> WHAT YOU ARE ASKED TO DO
From the entries provided below, copy each line that contains the word "efektif".

[Extracted records]
Content starts
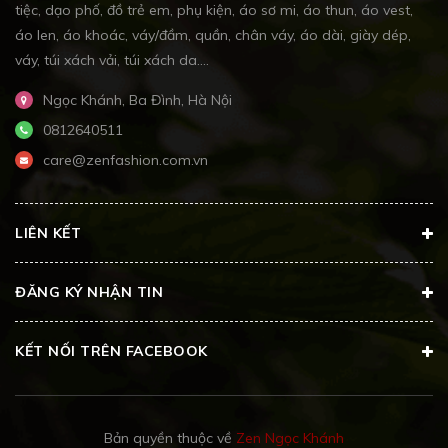
tiệc, dạo phố, đồ trẻ em, phụ kiện, áo sơ mi, áo thun, áo vest,
áo len, áo khoác, váy/đầm, quần, chân váy, áo dài, giày dép,
váy, túi xách vải, túi xách da....
Ngọc Khánh, Ba Đình, Hà Nội
0812640511
care@zenfashion.com.vn
LIÊN KẾT
ĐĂNG KÝ NHẬN TIN
KẾT NỐI TRÊN FACEBOOK
Bản quyền thuộc về
Zen Ngọc Khánh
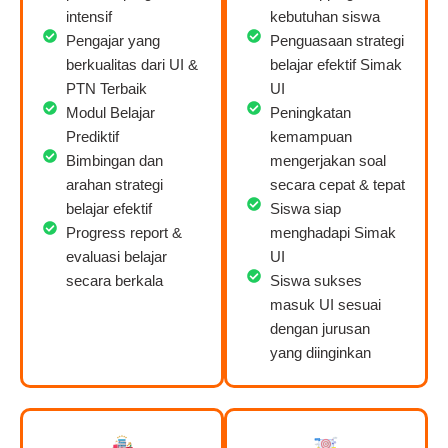
intensif
kebutuhan siswa
Pengajar yang
Penguasaan strategi
berkualitas dari UI &
belajar efektif Simak
PTN Terbaik
UI
Modul Belajar
Peningkatan
Prediktif
kemampuan
Bimbingan dan
mengerjakan soal
arahan strategi
secara cepat & tepat
belajar efektif
Siswa siap
Progress report &
menghadapi Simak
evaluasi belajar
UI
secara berkala
Siswa sukses
masuk UI sesuai
dengan jurusan
yang diinginkan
Content ends
> YOUR RESPONSE
belajar efektif Simak
belajar efektif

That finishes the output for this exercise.